Naota lives with his lecherous father Kamon and his baseball-coaching grandfather Shigekuni at their family bakery. Naota admires greatly his older brother Tasuku, a baseball phenom who has gone to America to play baseball and appears in the series only in a flashback scene. As the series progresses, it is apparent that Naota has grown up without a maternal figure. In addition to being hounded by Haruko, he is under observation later in the series by a man named Commander Amarao, who, with his assistant, Lt. Kitsuribami, are attempting to stop both Haruko and Medical Meccanica.

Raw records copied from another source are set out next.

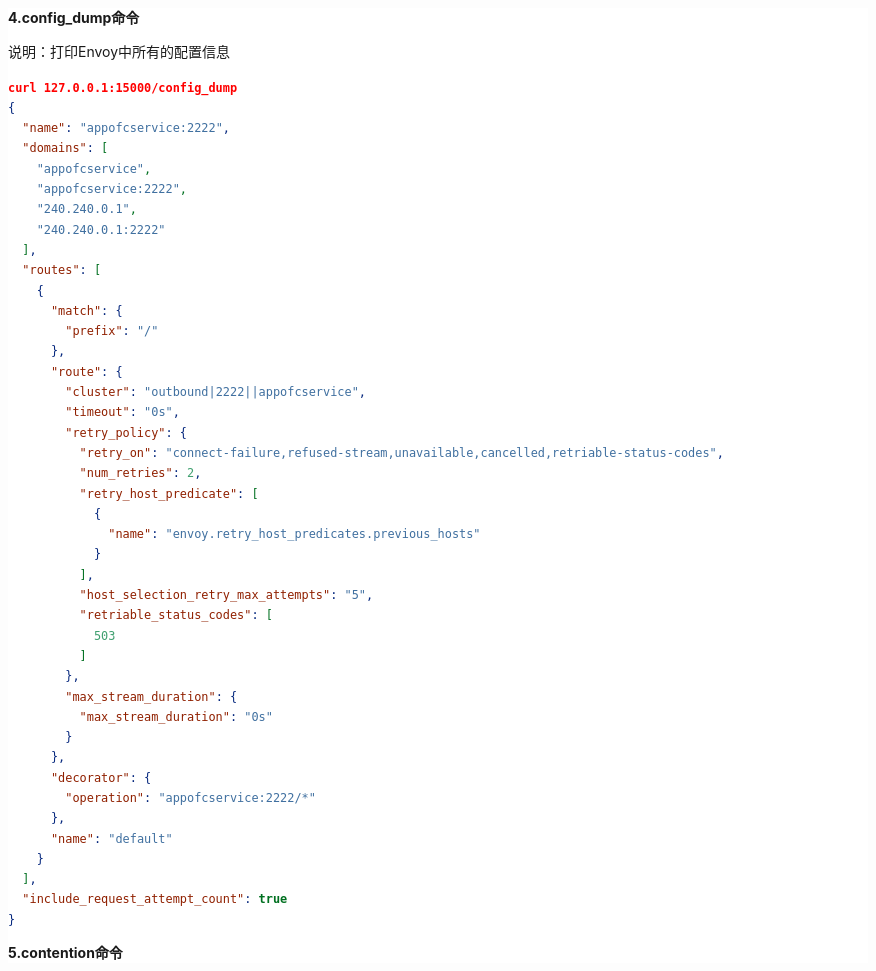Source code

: 

**4.config_dump命令** 

说明：打印Envoy中所有的配置信息

```json
curl 127.0.0.1:15000/config_dump
{
  "name": "appofcservice:2222",
  "domains": [
    "appofcservice",
    "appofcservice:2222",
    "240.240.0.1",
    "240.240.0.1:2222"
  ],
  "routes": [
    {
      "match": {
        "prefix": "/"
      },
      "route": {
        "cluster": "outbound|2222||appofcservice",
        "timeout": "0s",
        "retry_policy": {
          "retry_on": "connect-failure,refused-stream,unavailable,cancelled,retriable-status-codes",
          "num_retries": 2,
          "retry_host_predicate": [
            {
              "name": "envoy.retry_host_predicates.previous_hosts"
            }
          ],
          "host_selection_retry_max_attempts": "5",
          "retriable_status_codes": [
            503
          ]
        },
        "max_stream_duration": {
          "max_stream_duration": "0s"
        }
      },
      "decorator": {
        "operation": "appofcservice:2222/*"
      },
      "name": "default"
    }
  ],
  "include_request_attempt_count": true
}
```



**5.contention命令**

FLCL is both a comedy and a drama, as well as being, at turns, a horror story, a soap opera and a science fiction drama. Its comedic side is most noticeable, as it satirizespop culture icons such as John Woo and South Park, not to mention other anime such as Neon Genesis Evangelion and Lupin III. Puns and suggestive metaphors fly freely. However, its comedic elements at times overshadow what is, at its core, a very mental coming of age story. The stranger elements often reflect the confusion and awkwardness of puberty, or possibly mankind in general.
Eri Ninamori, who goes by her last name. She is the daughter of the mayor of Mabase and for reasons never made clear frequently wears a shirt saying USSR on it.

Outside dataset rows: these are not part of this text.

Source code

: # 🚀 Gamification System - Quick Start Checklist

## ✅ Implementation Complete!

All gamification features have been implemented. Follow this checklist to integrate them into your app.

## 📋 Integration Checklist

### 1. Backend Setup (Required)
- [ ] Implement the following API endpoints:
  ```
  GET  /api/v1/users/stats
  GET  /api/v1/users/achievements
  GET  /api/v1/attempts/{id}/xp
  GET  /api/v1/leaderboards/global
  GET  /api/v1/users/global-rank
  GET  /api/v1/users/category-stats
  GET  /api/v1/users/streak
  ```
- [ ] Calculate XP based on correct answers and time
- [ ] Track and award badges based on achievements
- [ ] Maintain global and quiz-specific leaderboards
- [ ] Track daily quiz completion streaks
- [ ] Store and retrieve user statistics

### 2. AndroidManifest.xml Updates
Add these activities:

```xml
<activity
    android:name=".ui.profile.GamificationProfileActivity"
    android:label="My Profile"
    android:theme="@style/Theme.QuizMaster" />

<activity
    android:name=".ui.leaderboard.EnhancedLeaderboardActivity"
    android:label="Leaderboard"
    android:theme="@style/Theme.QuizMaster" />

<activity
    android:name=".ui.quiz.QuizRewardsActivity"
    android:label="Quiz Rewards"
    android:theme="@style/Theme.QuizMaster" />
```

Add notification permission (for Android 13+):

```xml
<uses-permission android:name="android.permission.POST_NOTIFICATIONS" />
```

Archetype/Based on: None in particular. She most closely resembles the princesses and daughters of the President who want nothing more than normal lives.
Mamimi Samejima, who was Naota's older brother's girlfriend, but since he has gone away she dotes on Naota. She attends school infrequently, smokes and has arsonistic tendencies, and may be poor and living under a bridge.
Archetype/Based on: Closely resembles Charlotte from Lost in Translation (who smokes and takes pictures, like Mamimi) - although she can't actually be based on her since LiT came out three years after FLCL - and Charlene McGee, from Firestarter, (who sets fire to things, like Mamimi).
A significant element of '\'FLCL's'' appeal is its music. Most of the background music was scored/produced by the band "the pillows," which has generated mass success and appreciation since the anime's release abroad. Two soundtrack compact discs were released in Japan.
Mamimi is never shown actually setting fire to anything. Although she smokes cigarettes throught the whole of the series, she is never shown lighting them. A seemingly throw-away detail, it takes on new meaning when the second episode, FireStarter, is viewed in the context of the Stephen King book of the same name. In it, a young girl is born with the ability to start fires with her mind (this is called pyrokinesis), and by the odd standards of FLCL it is entirely possible, since no contrary evidence exists, that Mamimi is in fact starting the fires with her mind.
Most of the vehicles in the series (such as Haruko's Vespa) appear to have been taken out of a European setting (such as Gaku's three wheeled truck and Amarao's Volkswagen Rabbit.